- _Work request 1_:
Decide whether each statement agrees with the text on the geography of West Bengal. For each, answer yes or no and quote the words from the text that settle it. (a) Odisha lies to the southwest of West Bengal. (b) Nepal borders West Bengal to the northeast. (c) Bankura and Purulia belong to the Burdwan Division.
- _Work request 2_:
Write the next part of the text on the geography of West Bengal, picking up after its last sentence.

- _Document segment_:
────────────────────────────────────────
= Geography of West Bengal =

Location of West Bengal

The Geography of West Bengal, a state in eastern India, is primarily defined by plains and plateaus, with the high peaks of the Himalayas in the north and the Bay of Bengal to the south.

==Location and extent==

Districts of West Bengal

West Bengal is on the eastern neck of India, stretching from the Himalayas in the north to the Bay of Bengal in the south. It lies between 85 degree 50 minutes and 89 degree 50 minutes east longitude, and 21 degrees 25 minutes and 27 degrees 13 minutes north latitude. The state has a total area of 88752 km2. With Bangladesh on its eastern border, the state forms the ethno-linguistic region of Bengal. To its northeast lie the states of Assam and Sikkim and the country of Bhutan. To its southwest is the state of Odisha. To the west, it borders the states of Jharkhand and Bihar, and to the northwest, Nepal. The capital of the state is Kolkata, the third-largest urban agglomeration and the seventh-largest city in India.

==Political geography==

Divisions of West Bengal

There are 23 districts and 5 divisions in West Bengal. The Burdwan Division consists of Paschim Bardhaman, Purba Bardhaman, Birbhum, and Hooghly; Medinipur division consists of Purba Medinipur, Paschim Medinipur, Jhargram, Bankura and Purulia; the Jalpaiguri Division consists of Alipurduar, Cooch Behar, Darjeeling, Jalpaiguri, and Kalimpong; the Malda division consists of Uttar Dinajpur, Dakshin Dinajpur, Murshidabad and Malda, and the Presidency Division consists of Kolkata, Nadia, North 24 Parganas, South 24 Parganas and Howrah. The newly added 7 districts are Ranaghat, Jangipur, Berhampur, Bishnupur, Sundarban, Icchemati and Bashirhat.
────────────────────────────────────────
- _Material shown_:
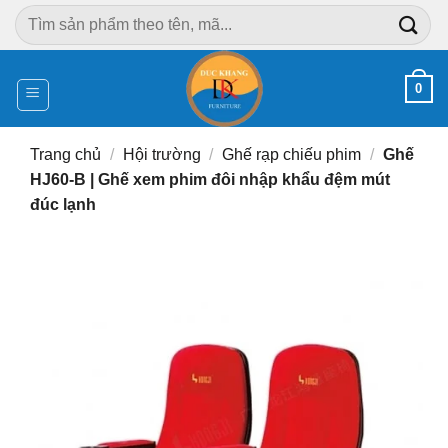
Chuyển
Tìm
đến
kiếm:
nội
dung
0
Trang chủ
/
Hội trường
/
Ghế rạp chiếu phim
/
Ghế
HJ60-B | Ghế xem phim đôi nhập khẩu đệm mút
đúc lạnh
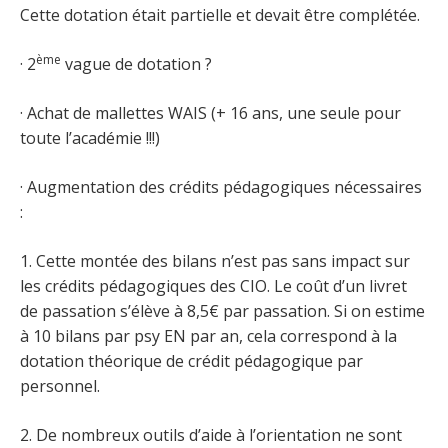
Cette dotation était partielle et devait être complétée.
ème
· 2
vague de dotation ?
· Achat de mallettes WAIS (+ 16 ans, une seule pour
toute l’académie !!!)
· Augmentation des crédits pédagogiques nécessaires
:
1. Cette montée des bilans n’est pas sans impact sur
les crédits pédagogiques des CIO. Le coût d’un livret
de passation s’élève à 8,5€ par passation. Si on estime
à 10 bilans par psy EN par an, cela correspond à la
dotation théorique de crédit pédagogique par
personnel.
2. De nombreux outils d’aide à l’orientation ne sont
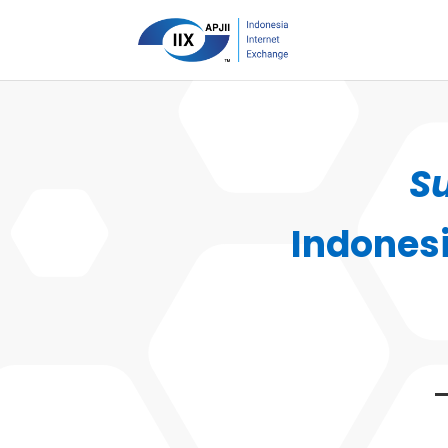
S
Indones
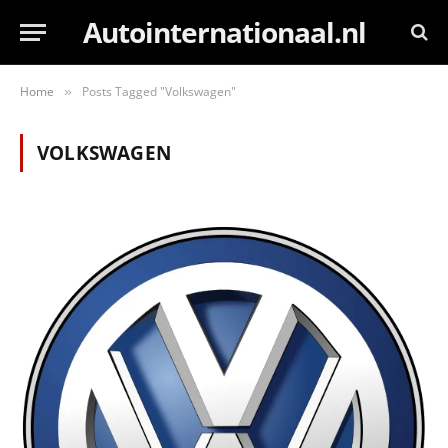
Autointernationaal.nl
Home
Posts Tagged "Volkswagen"
»
VOLKSWAGEN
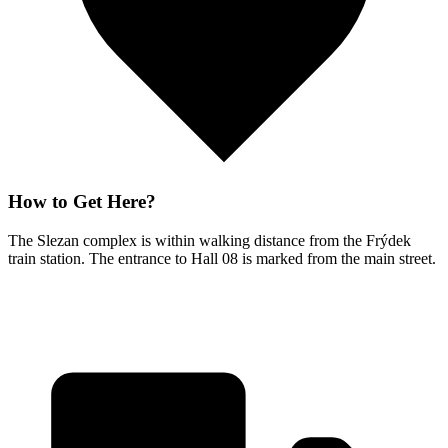
How to Get Here?
The Slezan complex is within walking distance from the Frýdek
train station. The entrance to Hall 08 is marked from the main street.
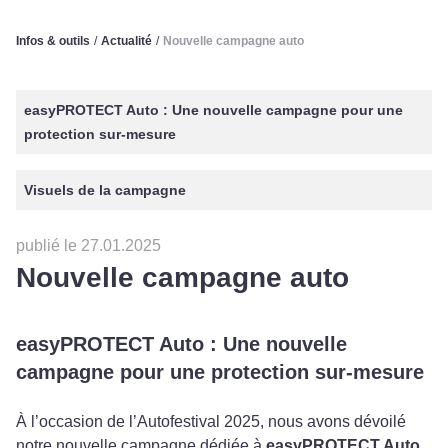
Infos & outils
/
Actualité
/
Nouvelle campagne auto
easyPROTECT Auto : Une nouvelle campagne pour une
protection sur-mesure
Visuels de la campagne
publié le 27.01.2025
Nouvelle campagne auto
easyPROTECT Auto : Une nouvelle
campagne pour une protection sur-mesure
À l’occasion de l’Autofestival 2025, nous avons dévoilé
notre nouvelle campagne dédiée à
easyPROTECT Auto
,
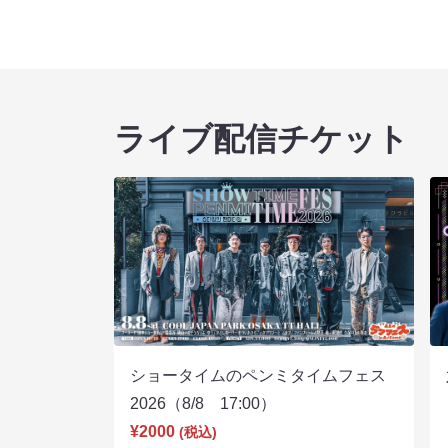
ライブ配信チケット
ショータイムのペンミタイムフェス
2026（8/8 17:00）
¥2000
(税込)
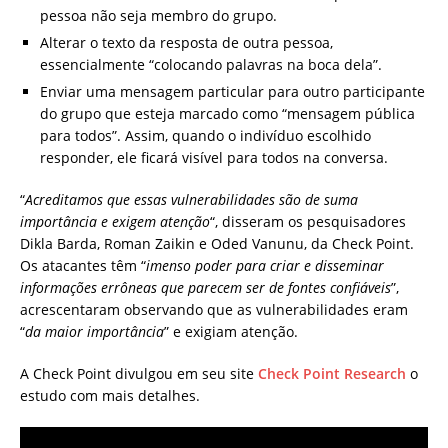
pessoa não seja membro do grupo.
Alterar o texto da resposta de outra pessoa,
essencialmente “colocando palavras na boca dela”.
Enviar uma mensagem particular para outro participante
do grupo que esteja marcado como “mensagem pública
para todos”. Assim, quando o indivíduo escolhido
responder, ele ficará visível para todos na conversa.
“
Acreditamos que essas vulnerabilidades são de suma
importância e exigem atenção
“, disseram os pesquisadores
Dikla Barda, Roman Zaikin e Oded Vanunu, da Check Point.
Os atacantes têm “
imenso poder para criar e disseminar
informações errôneas que parecem ser de fontes confiáveis
”,
acrescentaram observando que as vulnerabilidades eram
“
da maior importância
” e exigiam atenção.
A Check Point divulgou em seu site
Check Point Research
o
estudo com mais detalhes.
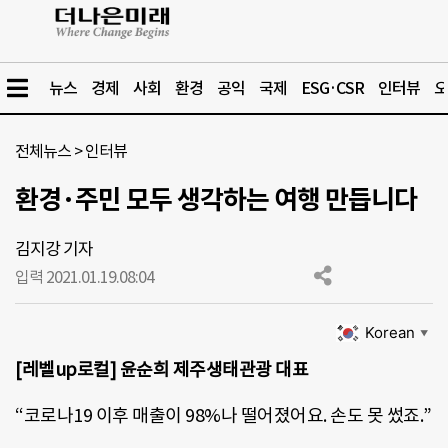
뉴스
경제
사회
환경
공익
국제
ESG·CSR
인터뷰
오
전체뉴스
>
인터뷰
환경·주민 모두 생각하는 여행 만듭니다
김지강 기자
입력 2021.01.19.
08:04
Korean
▼
[레벨up로컬] 윤순희 제주생태관광 대표
“코로나19 이후 매출이 98%나 떨어졌어요. 손도 못 썼죠.”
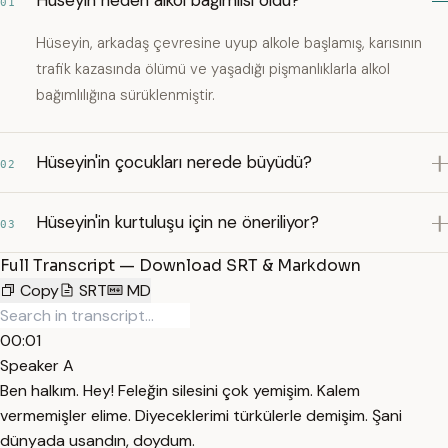
Hüseyin neden alkol bağımlısı oldu?
01
Hüseyin, arkadaş çevresine uyup alkole başlamış, karısının
trafik kazasında ölümü ve yaşadığı pişmanlıklarla alkol
bağımlılığına sürüklenmiştir.
Hüseyin'in çocukları nerede büyüdü?
02
Hüseyin'in kurtuluşu için ne öneriliyor?
03
Full Transcript — Download SRT & Markdown
Copy
SRT
MD
00:01
Speaker A
Ben halkım. Hey! Feleğin silesini çok yemişim. Kalem
vermemişler elime. Diyeceklerimi türkülerle demişim. Şani
dünyada usandın, doydum.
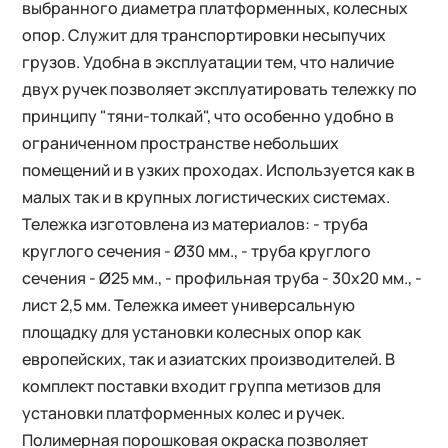
выбранного диаметра платформенных, колесных
опор. Служит для транспортировки несыпучих
грузов. Удобна в эксплуатации тем, что наличие
двух ручек позволяет эксплуатировать тележку по
принципу "тяни-толкай", что особенно удобно в
ограниченном пространстве небольших
помещений и в узких проходах. Используется как в
малых так и в крупных логистических системах.
Тележка изготовлена из материалов: - труба
круглого сечения - Ø30 мм., - труба круглого
сечения - Ø25 мм., - профильная труба - 30х20 мм., -
лист 2,5 мм. Тележка имеет универсальную
площадку для установки колесных опор как
европейских, так и азиатских производителей. В
комплект поставки входит группа метизов для
установки платформенных колес и ручек.
Полимерная порошковая окраска позволяет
────────────────────────────────────────
- _Written response 1_:
(a) Yes: "To its southwest is the state of Odisha."
(b) No: "to the northwest, Nepal."
(c) No: "Medinipur division consists of Purba Medinipur, Paschim Medinipur, Jhargram, Bankura and Purulia"

- _Written response 2_:
Each district is governed by a district collector or district magistrate, appointed either by the Indian Administrative Service or the West Bengal Civil Service. Each district is subdivided into Sub-Divisions, governed by a sub-divisional magistrate, and again into Blocks. Blocks consists of panchayats (village councils) and town municipalities. Often, the districts north of the Ganges (i.e., Cooch Behar, Darjeeling, kalimpong, Jalpaiguri, Alipurduar, North Dinajpur, South Dinajpur, and Malda) are together called North Bengal.

The capital of the state is Kolkata – the third-largest urban agglomeration and the seventh-largest city in India. Asansol is the second largest city and urban agglomeration in West Bengal after Kolkata. Siliguri is an economically important city, strategically located in the northeastern Siliguri Corridor (Chicken's Neck) of India. Other major cities and towns in West Bengal are Howrah, Durgapur, Raniganj, Haldia, Jalpaiguri, Kharagpur, Burdwan, Darjeeling, Midnapore, and Malda.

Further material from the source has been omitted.